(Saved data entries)
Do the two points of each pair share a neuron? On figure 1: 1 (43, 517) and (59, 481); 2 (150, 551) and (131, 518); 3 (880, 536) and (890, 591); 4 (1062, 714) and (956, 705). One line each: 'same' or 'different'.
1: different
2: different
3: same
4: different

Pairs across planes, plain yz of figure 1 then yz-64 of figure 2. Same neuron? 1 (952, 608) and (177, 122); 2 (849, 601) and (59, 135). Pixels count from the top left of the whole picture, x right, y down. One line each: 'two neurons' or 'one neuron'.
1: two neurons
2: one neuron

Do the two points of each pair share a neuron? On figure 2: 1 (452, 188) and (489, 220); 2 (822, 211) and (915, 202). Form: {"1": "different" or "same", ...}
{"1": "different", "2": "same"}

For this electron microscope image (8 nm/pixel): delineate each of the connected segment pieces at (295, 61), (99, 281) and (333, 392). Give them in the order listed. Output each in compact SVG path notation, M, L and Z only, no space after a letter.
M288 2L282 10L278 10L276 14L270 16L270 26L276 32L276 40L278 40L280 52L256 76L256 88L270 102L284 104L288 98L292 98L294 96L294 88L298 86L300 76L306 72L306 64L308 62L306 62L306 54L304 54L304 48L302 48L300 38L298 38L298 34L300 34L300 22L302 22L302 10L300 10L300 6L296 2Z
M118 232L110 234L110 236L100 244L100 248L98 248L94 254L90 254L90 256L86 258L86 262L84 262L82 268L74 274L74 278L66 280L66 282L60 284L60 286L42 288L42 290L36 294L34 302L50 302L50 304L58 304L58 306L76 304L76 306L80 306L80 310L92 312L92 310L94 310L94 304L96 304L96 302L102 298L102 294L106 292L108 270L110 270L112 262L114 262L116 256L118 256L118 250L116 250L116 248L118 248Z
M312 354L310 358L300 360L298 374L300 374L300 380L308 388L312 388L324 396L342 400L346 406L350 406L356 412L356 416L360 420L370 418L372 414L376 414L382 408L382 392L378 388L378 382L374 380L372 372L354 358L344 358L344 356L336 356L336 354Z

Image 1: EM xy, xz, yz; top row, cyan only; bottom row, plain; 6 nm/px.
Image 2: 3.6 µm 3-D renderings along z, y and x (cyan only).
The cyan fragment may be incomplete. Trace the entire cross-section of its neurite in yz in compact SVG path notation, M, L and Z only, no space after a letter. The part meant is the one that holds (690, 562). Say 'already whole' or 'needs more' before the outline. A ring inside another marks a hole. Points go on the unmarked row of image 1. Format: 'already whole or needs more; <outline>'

> AIM OF THE TASK: Each line from the one that holds "Image 2: 3.6" to the end of the records above should be transcribed exactly, both ends included.

> EXERCISE RESPONSE:
Image 2: 3.6 µm 3-D renderings along z, y and x (cyan only).
The cyan fragment may be incomplete. Trace the entire cross-section of its neurite in yz in compact SVG path notation, M, L and Z only, no space after a letter. The part meant is the one that holds (690, 562). Say 'already whole' or 'needs more' before the outline. A ring inside another marks a hole. Points go on the unmarked row of image 1. Format: 'already whole or needs more; <outline>'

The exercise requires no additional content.